El pasado 9 de febrero se presentó en Michoacán el Índice de Desarrollo Democrático México (IDDMEX) 2020, que integran la Fundación Konrad Adenauer Stiftung, Polilat, el INE, el Centro de Estudios Políticos y Sociales, así como la Confederación USEM.

El IDDMEX 2020 tiene una robusta metodología que parte de una definición de democracia maximalista, es decir, no se queda solamente en términos de la democracia formal, sino que contempla el desempeño del sistema democrático, la institucionalidad del propio régimen democrático y el logro de los fines de la democracia.

Partiendo de esas premisas, se contemplan cuatro dimensiones: democracia de los ciudadanos, democracia de las instituciones, democracia social y humana y, finalmente, democracia económica. A su vez, estas dimensiones se integran con 25 indicadores principales que surgen de la integración ponderada de 50 indicadores que constituyen datos empíricos para caracterizar aspectos parciales del desarrollo de cada estado.

De manera que el estudio nos genera una “foto” o “radiografía” del estado de la democracia en los estados mexicanos, que además nos permite ver resultados desde 2010, por lo que es un importante instrumento referencial para investigadores sociales, para instituciones públicas, pero también para los partidos políticos justo en este momento que localmente deben estar preparando sus plataformas electorales.

En el ranking general, Michoacán aparece en el lugar 29, clasificado entre los estados de desarrollo mínimo, que por cierto es la quinta vez que califica en ese rango, ya que en 4 años había calificado como bajo y en 1 año había calificado como medio.

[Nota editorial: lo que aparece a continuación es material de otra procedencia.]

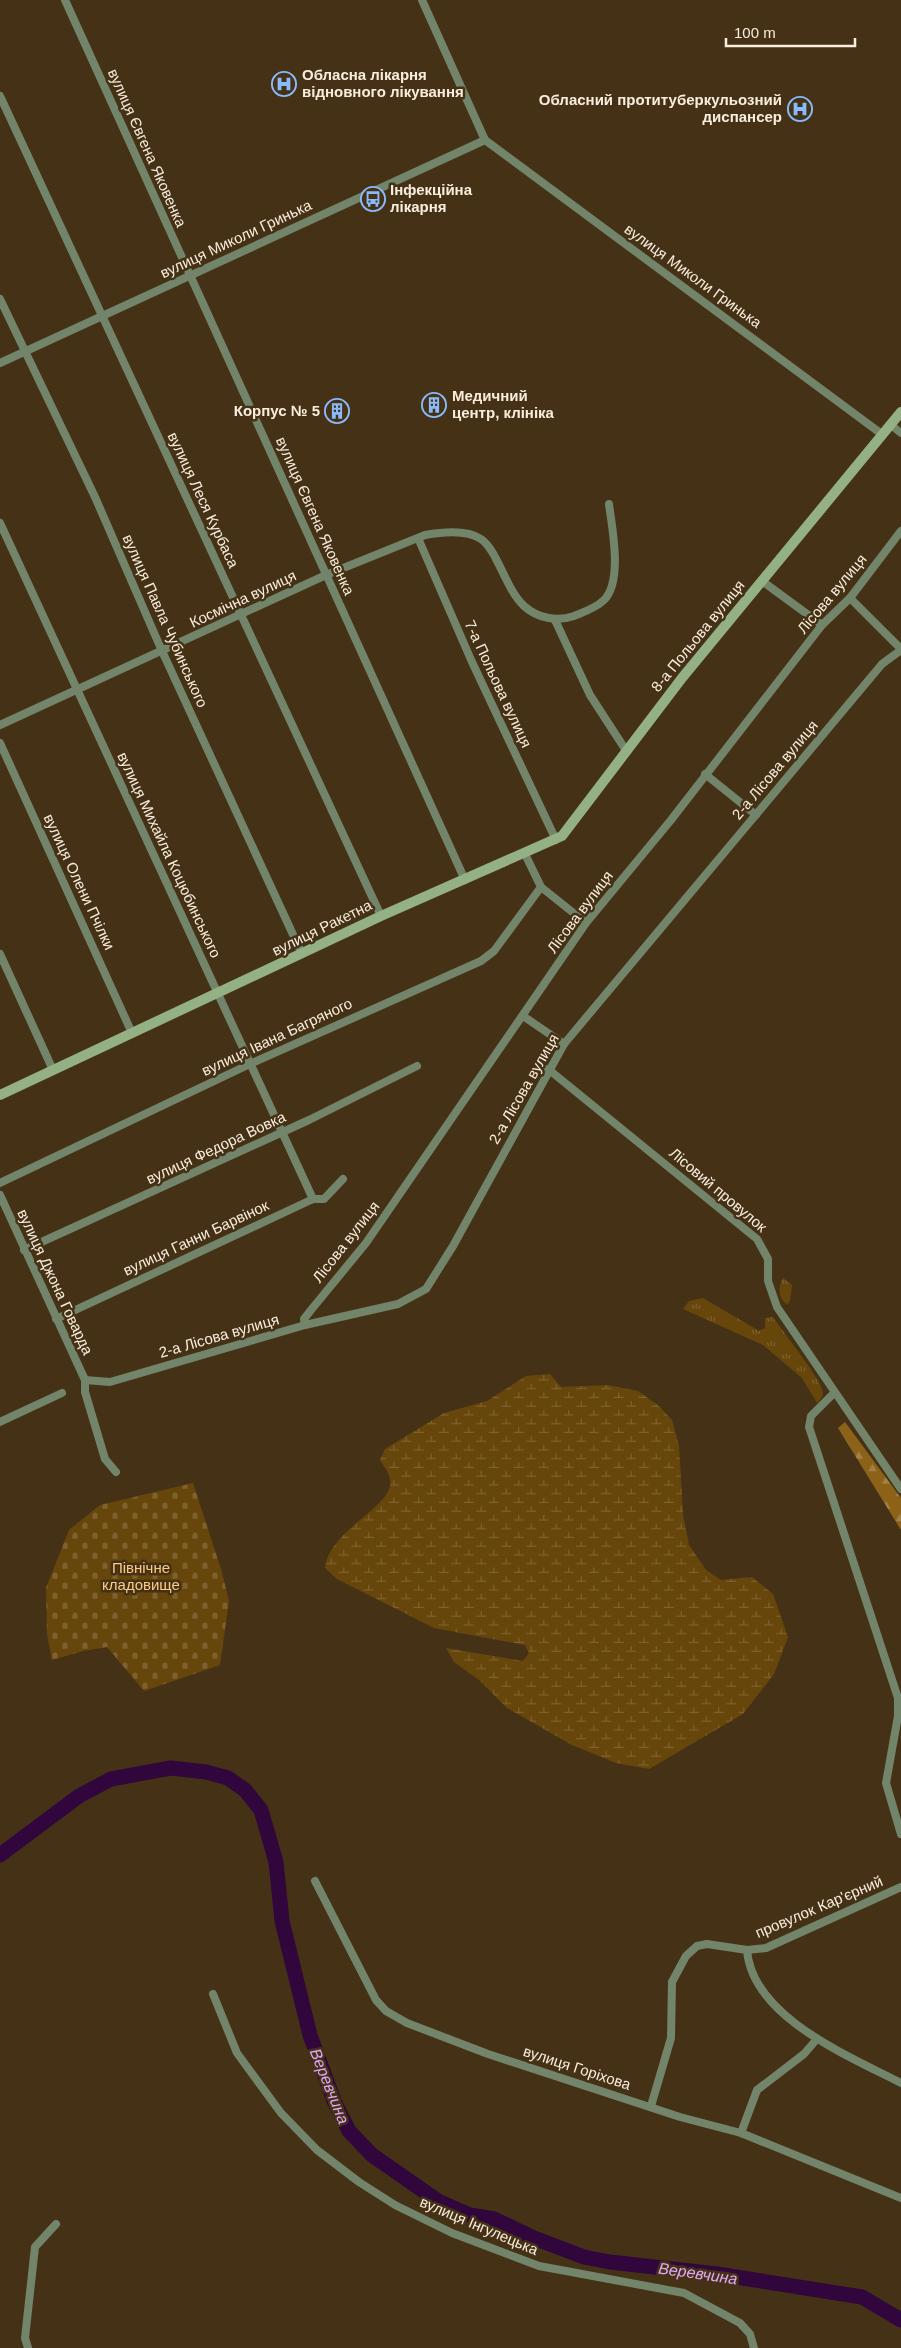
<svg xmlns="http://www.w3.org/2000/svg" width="901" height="2348" font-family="Arial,sans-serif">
  <defs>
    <pattern id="grass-tufts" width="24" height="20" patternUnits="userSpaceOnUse" patternTransform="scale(1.25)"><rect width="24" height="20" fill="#67460b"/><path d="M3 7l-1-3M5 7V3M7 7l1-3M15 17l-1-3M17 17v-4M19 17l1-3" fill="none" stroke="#7e612e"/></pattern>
    <pattern id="forest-firs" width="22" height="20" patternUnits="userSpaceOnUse" patternTransform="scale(1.25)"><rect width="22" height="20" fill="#8c6219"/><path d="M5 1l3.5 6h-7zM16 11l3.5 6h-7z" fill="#a38045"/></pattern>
    <pattern id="wetland-marsh" width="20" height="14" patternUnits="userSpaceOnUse" patternTransform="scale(1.25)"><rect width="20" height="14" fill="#67460b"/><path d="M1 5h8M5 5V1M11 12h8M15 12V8" fill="none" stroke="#7e612e"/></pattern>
    <pattern id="cemetery-stones" width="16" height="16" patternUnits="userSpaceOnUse" patternTransform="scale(1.25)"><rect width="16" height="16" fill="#67460b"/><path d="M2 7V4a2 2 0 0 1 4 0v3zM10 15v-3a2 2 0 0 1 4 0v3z" fill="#7e612e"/></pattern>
  </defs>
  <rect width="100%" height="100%" fill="#453216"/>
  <g fill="url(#grass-tufts)">
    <path d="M783 1278 792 1285 790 1301 787 1304C778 1300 778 1286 783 1278Z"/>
    <path d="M703 1298 759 1331 765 1328V1318L773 1317C782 1331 823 1381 823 1393 823 1397 820 1400 817 1403L802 1378 763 1345 683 1309 689 1301Z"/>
  </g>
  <polygon fill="url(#forest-firs)" points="845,1422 901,1498 901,1530 838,1428"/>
  <path fill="url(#wetland-marsh)" d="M550 1374 561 1387 608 1385 638 1391 659 1406 672 1420 679 1446 683 1515 689 1545 706 1570 721 1580 752 1577 773 1594 788 1637 774 1674 743 1714 649 1769 616 1763 572 1745 507 1708 479 1680 454 1662 446 1648 523 1661 529 1653 525 1645 434 1628 337 1579 325 1568C329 1532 385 1510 390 1486 392 1476 385 1468 380 1460L385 1449 444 1413 487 1401 526 1376Z"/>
  <polygon fill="url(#cemetery-stones)" points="193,1483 221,1569 229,1601 220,1665 144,1691 107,1647 83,1651 52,1660 47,1634 46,1588 69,1530 100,1505"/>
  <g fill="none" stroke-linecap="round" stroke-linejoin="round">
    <polyline stroke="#30063d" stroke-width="15" points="0,1855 79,1796 111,1779 171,1768 206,1772 228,1778 245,1790 261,1810 276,1862 282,1921 310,2035 334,2101 349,2131 372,2155 438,2201 470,2215 494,2219 534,2238 584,2257 610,2262 717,2274 862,2297 901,2320"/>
    <g stroke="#72856a" stroke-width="8">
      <polyline points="65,0 465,880"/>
      <polyline points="422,0 485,140 883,435"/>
      <polyline points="0,96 381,916"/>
      <polyline points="0,299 95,497 162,651 302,954"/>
      <polyline points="0,363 485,140"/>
      <polyline points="891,425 901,433"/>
      <polyline points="0,523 313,1199"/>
      <polyline points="418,538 472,662 556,840"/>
      <polyline points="762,581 822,625"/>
      <polyline points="850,598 901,649"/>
      <polyline points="555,620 590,695 627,752"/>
      <path d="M0 725 326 575 425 535C442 532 466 529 481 539 498 551 505 588 524 606 537 618 557 622 574 616 584 612 596 608 604 600 623 581 612 528 609 504"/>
      <polyline points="0,743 132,1033"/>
      <polyline points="705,774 756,815"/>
      <polyline points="525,854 541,887 586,923"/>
      <polyline points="0,954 53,1070"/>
      <polyline points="523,1016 564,1044"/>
      <polyline points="548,1069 757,1239 768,1259 768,1281 777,1307 901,1489"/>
      <polyline points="0,1183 250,1064 481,961 494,951 541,887"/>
      <polyline points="0,1195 85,1380 85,1392 105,1459 116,1472"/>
      <polyline points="24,1250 309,1120 417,1066"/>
      <polyline points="56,1319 313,1199 324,1199 343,1179"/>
      <polyline points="305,1325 304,1319 311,1310 366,1243 586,923 671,820 822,625 850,598 901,531"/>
      <polyline points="85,1380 110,1382 305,1325 398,1304 426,1289 453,1246 564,1044 882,664 901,650"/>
      <polyline points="834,1393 811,1416 809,1427 898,1698 898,1716 886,1783 901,1834"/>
      <polyline points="0,1422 62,1393"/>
      <polyline points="315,1881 376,2000 386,2011 407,2023 488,2054 680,2117 741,2133 901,2198"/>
      <path d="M747 1950C752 2017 849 2056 901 2083"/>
      <polyline points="213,1994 237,2053 281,2113 317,2150 359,2182 395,2205 452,2233 539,2266 684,2293 740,2323 750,2334 754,2348"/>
      <polyline points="651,2106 671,2038 672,1982 686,1956 697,1946 707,1944 747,1950 766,1948 901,1887"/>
      <polyline points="741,2133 757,2090 804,2054 816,2040"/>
      <polyline points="28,2348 25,2338 35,2247 56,2224"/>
    </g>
    <polyline stroke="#94b186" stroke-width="10" points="0,1095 381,916 562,836 682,678 901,412"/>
  </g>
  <defs>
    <symbol id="hospital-ring" viewBox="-11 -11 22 22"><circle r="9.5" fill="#453216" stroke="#89bafc" stroke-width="1.5"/><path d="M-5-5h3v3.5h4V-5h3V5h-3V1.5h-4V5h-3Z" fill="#89bafc"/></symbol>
    <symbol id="bus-ring" viewBox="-11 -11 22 22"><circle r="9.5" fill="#453216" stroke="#89bafc" stroke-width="1.5"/><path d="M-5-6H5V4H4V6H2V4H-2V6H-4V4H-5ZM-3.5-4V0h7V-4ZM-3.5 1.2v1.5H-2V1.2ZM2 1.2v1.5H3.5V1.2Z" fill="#89bafc"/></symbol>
    <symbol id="building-ring" viewBox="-11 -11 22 22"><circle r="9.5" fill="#453216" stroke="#89bafc" stroke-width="1.5"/><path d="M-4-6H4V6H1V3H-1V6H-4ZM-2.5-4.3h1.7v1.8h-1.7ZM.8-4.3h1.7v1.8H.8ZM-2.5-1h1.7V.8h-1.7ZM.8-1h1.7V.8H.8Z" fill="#89bafc"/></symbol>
  </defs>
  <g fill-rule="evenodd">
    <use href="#hospital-ring" x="270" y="70" width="28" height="28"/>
    <use href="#hospital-ring" x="786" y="95" width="28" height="28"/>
    <use href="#bus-ring" x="359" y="185" width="28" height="28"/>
    <use href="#building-ring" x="420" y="391" width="28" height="28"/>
    <use href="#building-ring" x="323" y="397" width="28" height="28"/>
  </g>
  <g text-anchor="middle" stroke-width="5" stroke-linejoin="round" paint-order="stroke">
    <g font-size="15" font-weight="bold" fill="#f9eddd" stroke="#453216" text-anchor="start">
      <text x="302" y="80">Обласна лікарня<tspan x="302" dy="17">відновного лікування</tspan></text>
      <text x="782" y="105" text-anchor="end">Обласний протитуберкульозний<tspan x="782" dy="17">диспансер</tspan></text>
      <text x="390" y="195">Інфекційна<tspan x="390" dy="17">лікарня</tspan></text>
      <text x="452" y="401">Медичний<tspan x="452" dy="17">центр, клініка</tspan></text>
      <text x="320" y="416" text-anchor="end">Корпус № 5</text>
    </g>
    <g font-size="15" fill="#f9eddd" stroke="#453216">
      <text transform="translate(147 148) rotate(66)" y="5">вулиця Євгена Яковенка</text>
      <text transform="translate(236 239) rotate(-25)" y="5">вулиця Миколи Гринька</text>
      <text transform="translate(693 276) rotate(36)" y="5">вулиця Миколи Гринька</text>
      <text transform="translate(203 500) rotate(65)" y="5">вулиця Леся Курбаса</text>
      <text transform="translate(315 516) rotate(66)" y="5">вулиця Євгена Яковенка</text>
      <text transform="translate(832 594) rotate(-50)" y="5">Лісова вулиця</text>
      <text transform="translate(243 599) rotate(-25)" y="5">Космічна вулиця</text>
      <text transform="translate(165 621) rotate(66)" y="5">вулиця Павла Чубинського</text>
      <text transform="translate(698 636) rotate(-51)" y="5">8-а Польова вулиця</text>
      <text transform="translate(498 684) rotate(65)" y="5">7-а Польова вулиця</text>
      <text transform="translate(775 770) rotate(-50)" y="5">2-а Лісова вулиця</text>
      <text transform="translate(169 855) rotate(65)" y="5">вулиця Михайла Коцюбинського</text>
      <text transform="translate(79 882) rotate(65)" y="5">вулиця Олени Пчілки</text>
      <text transform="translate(580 912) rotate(-53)" y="5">Лісова вулиця</text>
      <text transform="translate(322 928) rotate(-26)" y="5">вулиця Ракетна</text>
      <text transform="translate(277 1037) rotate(-25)" y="5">вулиця Івана Багряного</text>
      <text transform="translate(524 1089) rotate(-60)" y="5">2-а Лісова вулиця</text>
      <text transform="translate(216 1148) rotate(-25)" y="5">вулиця Федора Вовка</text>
      <text transform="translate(718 1190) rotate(40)" y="5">Лісовий провулок</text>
      <text transform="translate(196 1238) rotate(-25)" y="5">вулиця Ганни Барвінок</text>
      <text transform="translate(346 1242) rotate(-52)" y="5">Лісова вулиця</text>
      <text transform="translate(55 1282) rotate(65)" y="5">вулиця Джона Говарда</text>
      <text transform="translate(219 1336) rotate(-16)" y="5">2-а Лісова вулиця</text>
      <text transform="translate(819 1907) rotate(-23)" y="5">провулок Кар'єрний</text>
      <text transform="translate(577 2068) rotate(18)" y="5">вулиця Горіхова</text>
      <text transform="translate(479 2226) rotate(23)" y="5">вулиця Інгулецька</text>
    </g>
    <g font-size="15" fill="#fccb84" stroke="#453216">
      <text x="141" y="1573">Північне<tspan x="141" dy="17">кладовище</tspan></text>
    </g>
    <g font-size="16" font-style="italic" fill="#e3a7fb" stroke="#453216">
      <text transform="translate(330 2086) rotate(68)" y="6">Веревчина</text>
      <text transform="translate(698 2273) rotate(8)" y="6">Веревчина</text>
    </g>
  </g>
  <path d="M726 38v8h129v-8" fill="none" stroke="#f9eddd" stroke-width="2.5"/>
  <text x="734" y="38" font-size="15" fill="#f9eddd" stroke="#453216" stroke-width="4" paint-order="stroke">100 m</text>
</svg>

Por dimensiones, Michoacán califica como mínimo en la democracia de los ciudadanos, cuyos indicadores tienen que ver con voto de adhesión política, percepción de derechos políticos, tipo de elección de autoridades, percepción de libertades civiles, violencia de género, exclusión de derechos y libertades indígenas, homicidios, secuestros, respeto por la ley, cooperación ciudadana, género en el gobierno.

Cabe subrayar que en esta dimensión de la democracia de los ciudadanos Michoacán califica, por vez primera desde 2010, como mínimo; en 5 ocasiones había calificado como medio y en cuatro como bajo.

También califica como mínimo en democracia de las instituciones, donde se valora el índice mexicano de corrupción y calidad de gobierno, percepción de la corrupción, participación de los partidos políticos en el Poder Legislativo, existencia de minorías/mayorías sin representación política, existencia de víctimas de violencia política, existencia de organizaciones armadas y de delincuencia, factor de anormalidad democrática, factor de intervención del gobierno federal, mecanismos de elección de los jueces de los tribunales superiores de justicia, mecanismos de democracia directa para la expresión ciudadana (existentes y utilizados), existencia y desempeño del defensor del pueblo, existencia y desempeño de órganos de control externo, índice métrica de gobierno abierto, libertad de prensa y violencia ejercida contra periodistas.

En esta dimensión de democracia de las instituciones, no es la primera vez que Michoacán califica como mínimo, lo ha hecho ya en tres ocasiones más; mientras que sólo en una ocasión calificó como medio y en cinco ocasiones ha calificado como bajo.

En cuanto a la democracia social, Michoacán califica como bajo donde se ponderan indicadores como desempleo urbano, pobreza, mortalidad infantil, gasto público en salud, analfabetismo, eficiencia terminal en secundaria, gasto público en educación.

En esta dimensión de democracia social ha sido común que Michoacán califique como bajo, ya que sólo en una ocasión calificó diferente, ubicándose en medio.

Finalmente, en relación con democracia económica, Michoacán califica como bajo. Aquí se valoran elementos como la competitividad en la relación estado-sociedad, coeficiente de desigualdad de ingresos, PIB per cápita, autonomía financiera e inversión.

En esta dimensión de democracia económica es la única que observa el paso de mínimo en 2019 a bajo en 2020; aunque solamente en una ocasión más calificó de bajo, mientras que en cuatro ocasiones calificó como mínimo y en otras cuatro como medio.

En suma, como puede observarse, el estudio considera a la democracia desde un amplio enfoque, que va mucho más allá de las responsabilidades de las autoridades electorales, contrario a lo que en principio pudiera pensarse, porque la democracia es un asunto de inclusión, de respeto por la ley, de instituciones y, sobre todo, de sus efectos en la calidad de vida de la comunidad. Por eso el estudio es un buen referente para el próximo diseño de las plataformas electorales, que debería ser el punto central de la discusión pública en las campañas a partir del 4 de abril y no las personas.